• [SOURCE PASSAGE]:
★ ★ ★
PeterFromPort


I enjoy a post-work commutation lubricant as much as the next passenger, but the drinking on the train may be getting out of hand. Last night I was a party to two situations where the police were summoned, all within the space of about 40 minutes.

 

Granted, the first incident was set on an Amtrak train, not an LIRR rattletrap. On the three-hour haul from Washington, a group of four was getting increasingly louder as the three men—apparently two twentysomethings and a guy in his thirties—downed more beers. They had a running joke where they’d call each other slang names for female genitalia. This was on a packed train, scheduled to arrive in New York at 8:30.

Finally, one woman asked very politely that they refrain from using words like twat, poontang, vagina or crim. Which prompted the eldest of the bunch to start getting abusive, telling the middle-aged, well-dressed woman that she could just go find another seat and to get out of his face. And then he and a buddy started up again with gleeful cries of “Muff!” and “Beaver!,” like 12-year-olds on a backyard sleep-out.

When we got to Penn, I started to exit the train and found myself between the head dope and the woman. He started in again, telling her, “Hey, you have a nice night now,” and laughing in a menacing way.

 

I couldn’t help myself.

 

“You out to be ashamed of yourself,” I told him.

 

 

 

And then I was the target. Though other people on the train chimed in, and soon he was hurling abuse at several more people. I could see that two of them, both young women, were clearly scared.

 

I didn’t take his taunts. Instead, I walked up to a conductor outside the train and told her, “Look, this guy is threatening us. I think you need to do something.”

 

She was nice, but said the window of opportunity for her was closed.

 

So I trudged on, heading up the escalator. Sure enough, he was waiting for me at the top of it, and started in again. I cut him off with, “The police are on their way.” He dusted.

 

Curiously, I did see a cop right then and stopped him. I explained what happened, and he clearly didn’t care if I had a knife sticking out of my back. He wasn’t going to be bothered. He treated me like a crazy person.
★ ★ ★
• [RECORDS TO USE]:
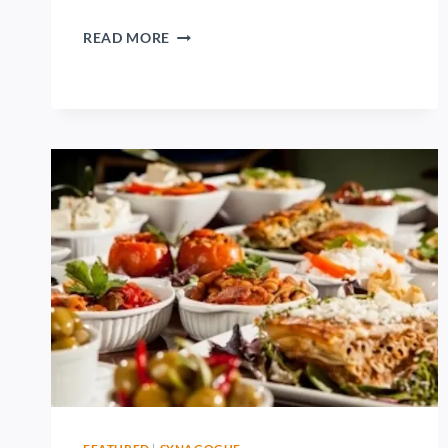
READ MORE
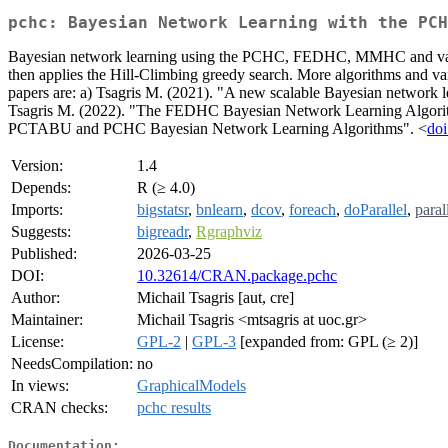
pchc: Bayesian Network Learning with the PCH
Bayesian network learning using the PCHC, FEDHC, MMHC and variant
then applies the Hill-Climbing greedy search. More algorithms 
papers are: a) Tsagris M. (2021). "A new scalable Bayesian network 
Tsagris M. (2022). "The FEDHC Bayesian Network Learning Algorit
PCTABU and PCHC Bayesian Network Learning Algorithms". <
doi
Version:
1.4
Depends:
R (≥ 4.0)
Imports:
bigstatsr
,
bnlearn
,
dcov
,
foreach
,
doParallel
,
paral
Suggests:
bigreadr
,
Rgraphviz
Published:
2026-03-25
DOI:
10.32614/CRAN.package.pchc
Author:
Michail Tsagris [aut, cre]
Maintainer:
Michail Tsagris <mtsagris at uoc.gr>
License:
GPL-2
|
GPL-3
[expanded from: GPL (≥ 2)]
NeedsCompilation:
no
In views:
GraphicalModels
CRAN checks:
pchc results
Documentation:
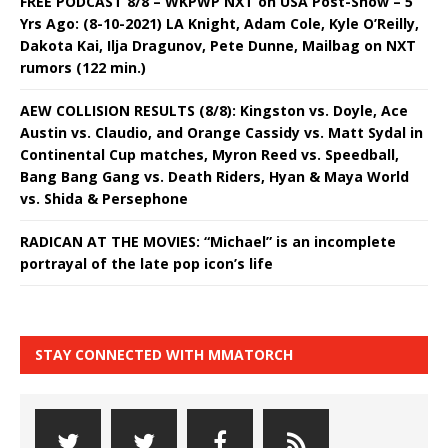
FREE PODCAST 8/8 – WKPWP NXT on USA Post-Show – 5
Yrs Ago: (8-10-2021) LA Knight, Adam Cole, Kyle O’Reilly,
Dakota Kai, Ilja Dragunov, Pete Dunne, Mailbag on NXT
rumors (122 min.)
AEW COLLISION RESULTS (8/8): Kingston vs. Doyle, Ace
Austin vs. Claudio, and Orange Cassidy vs. Matt Sydal in
Continental Cup matches, Myron Reed vs. Speedball,
Bang Bang Gang vs. Death Riders, Hyan & Maya World
vs. Shida & Persephone
RADICAN AT THE MOVIES: “Michael” is an incomplete
portrayal of the late pop icon’s life
STAY CONNECTED WITH MMATORCH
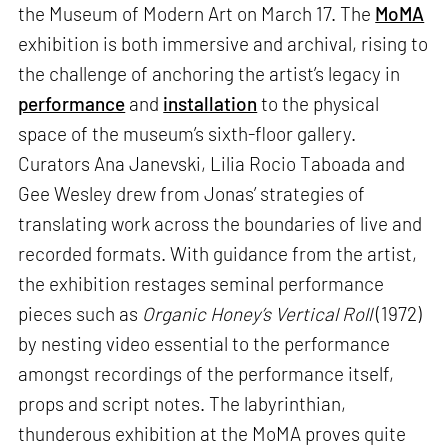
the Museum of Modern Art on March 17. The
MoMA
exhibition is both immersive and archival, rising to
the challenge of anchoring the artist’s legacy in
performance
and
installation
to the physical
space of the museum’s sixth-floor gallery.
Curators Ana Janevski, Lilia Rocio Taboada and
Gee Wesley drew from Jonas’ strategies of
translating work across the boundaries of live and
recorded formats. With guidance from the artist,
the exhibition restages seminal performance
pieces such as
Organic Honey’s Vertical Roll
(1972)
by nesting video essential to the performance
amongst recordings of the performance itself,
props and script notes. The labyrinthian,
thunderous exhibition at the MoMA proves quite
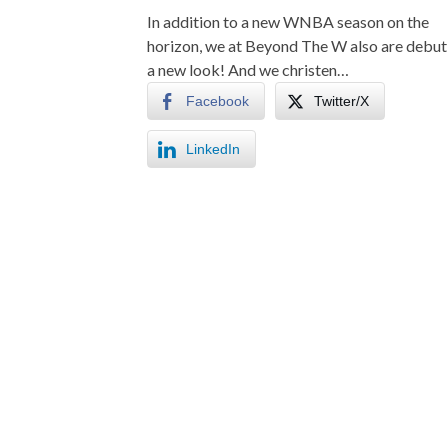
In addition to a new WNBA season on the
horizon, we at Beyond The W also are debut
a new look! And we christen…
Facebook
Twitter/X
LinkedIn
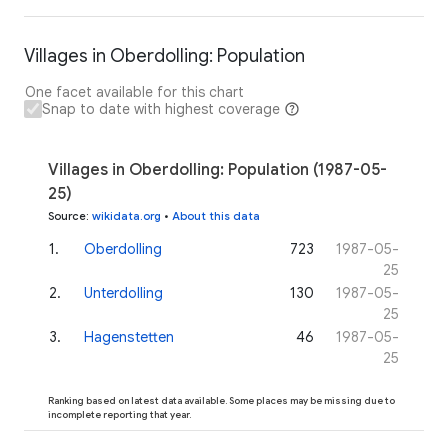
Villages in Oberdolling: Population
One facet available for this chart
Snap to date with highest coverage
Villages in Oberdolling: Population (1987-05-
25)
Source
:
wikidata.org
•
About this data
1
.
Oberdolling
723
1987-05-
25
2
.
Unterdolling
130
1987-05-
25
3
.
Hagenstetten
46
1987-05-
25
Ranking based on latest data available. Some places may be missing due to
incomplete reporting that year.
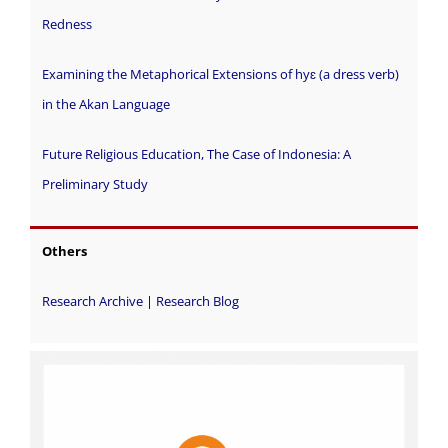
Redness
Examining the Metaphorical Extensions of hyɛ (a dress verb)
in the Akan Language
Future Religious Education, The Case of Indonesia: A
Preliminary Study
Others
Research Archive
|
Research Blog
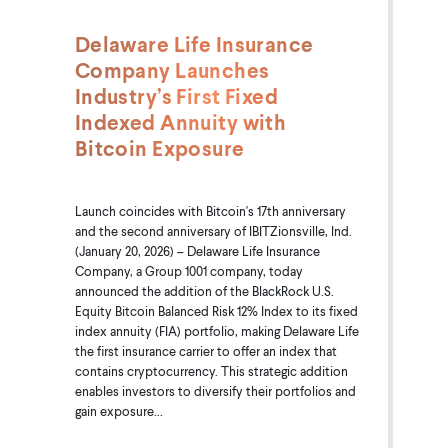
Delaware Life Insurance
Company Launches
Industry’s First Fixed
Indexed Annuity with
Bitcoin Exposure
Launch coincides with Bitcoin's 17th anniversary
and the second anniversary of IBITZionsville, Ind.
(January 20, 2026) – Delaware Life Insurance
Company, a Group 1001 company, today
announced the addition of the BlackRock U.S.
Equity Bitcoin Balanced Risk 12% Index to its fixed
index annuity (FIA) portfolio, making Delaware Life
the first insurance carrier to offer an index that
contains cryptocurrency. This strategic addition
enables investors to diversify their portfolios and
gain exposure...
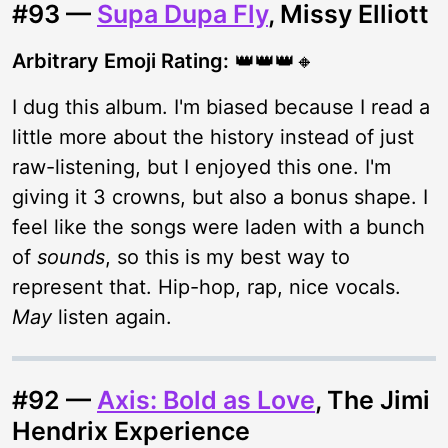
#93 —
Supa Dupa Fly
, Missy Elliott
Arbitrary Emoji Rating:
👑👑👑🔸
I dug this album. I'm biased because I read a
little more about the history instead of just
raw-listening, but I enjoyed this one. I'm
giving it 3 crowns, but also a bonus shape. I
feel like the songs were laden with a bunch
of
sounds
, so this is my best way to
represent that. Hip-hop, rap, nice vocals.
May
listen again.
#92 —
Axis: Bold as Love
, The Jimi
Hendrix Experience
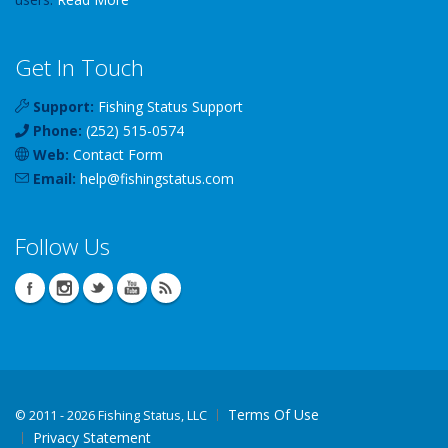
Get In Touch
Support:
Fishing Status Support
Phone:
(252) 515-0574
Web:
Contact Form
Email:
help
@
fishingstatus
.com
Follow Us
Terms Of Use
©
2011 - 2026 Fishing Status, LLC
Privacy Statement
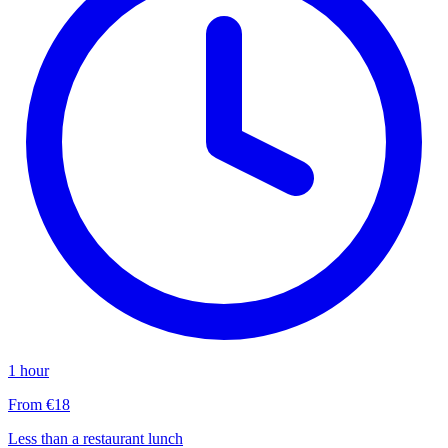
1 hour
From €18
Less than a restaurant lunch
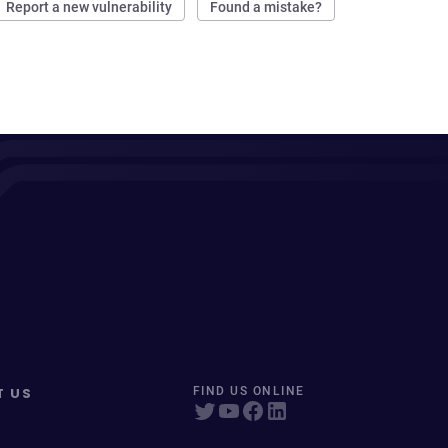
Report a new vulnerability
Found a mistake?
T US
FIND US ONLINE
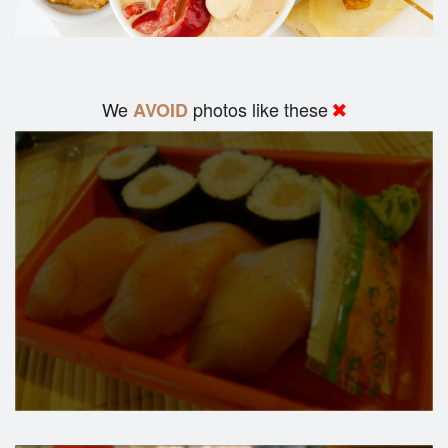
We
photos like these
AVOID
★ ★ ★
• [ACTIVITIES]:
**a.** In the train post, what time was the packed Amtrak train scheduled to arrive in New York?
**b.** Switch "exhibition" to "show" in the listing, reproducing only everything from the line containing "the Museum of Modern Art on March 17. The" down to the line containing "gain exposure..." with all else unchanged and the pictures left out.

• [RESPONSES TO THE EXERCISE]:
**a.** 8:30

**b.**
the Museum of Modern Art on March 17. The
MoMA
show is both immersive and archival, rising to
the challenge of anchoring the artist’s legacy in
performance
and
installation
to the physical
space of the museum’s sixth-floor gallery.
Curators Ana Janevski, Lilia Rocio Taboada and
Gee Wesley drew from Jonas’ strategies of
translating work across the boundaries of live and
recorded formats. With guidance from the artist,
the show restages seminal performance
pieces such as
Organic Honey’s Vertical Roll
(1972)
by nesting video essential to the performance
amongst recordings of the performance itself,
props and script notes. The labyrinthian,
thunderous show at the MoMA proves quite
In addition to a new WNBA season on the
horizon, we at Beyond The W also are debut
a new look! And we christen…
Facebook
Twitter/X
LinkedIn
Villages in Oberdolling: Population
One facet available for this chart
Snap to date with highest coverage
Villages in Oberdolling: Population (1987-05-
25)
Source
:
wikidata.org
•
About this data
1
.
Oberdolling
723
1987-05-
25
2
.
Unterdolling
130
1987-05-
25
3
.
Hagenstetten
46
1987-05-
25
Ranking based on latest data available. Some places may be missing due to
incomplete reporting that year.
Redness
Examining the Metaphorical Extensions of hyɛ (a dress verb)
in the Akan Language
Future Religious Education, The Case of Indonesia: A
Preliminary Study
Others
Research Archive
|
Research Blog
Delaware Life Insurance
Company Launches
Industry’s First Fixed
Indexed Annuity with
Bitcoin Exposure
Launch coincides with Bitcoin's 17th anniversary
and the second anniversary of IBITZionsville, Ind.
(January 20, 2026) – Delaware Life Insurance
Company, a Group 1001 company, today
announced the addition of the BlackRock U.S.
Equity Bitcoin Balanced Risk 12% Index to its fixed
index annuity (FIA) portfolio, making Delaware Life
the first insurance carrier to offer an index that
contains cryptocurrency. This strategic addition
enables investors to diversify their portfolios and
gain exposure...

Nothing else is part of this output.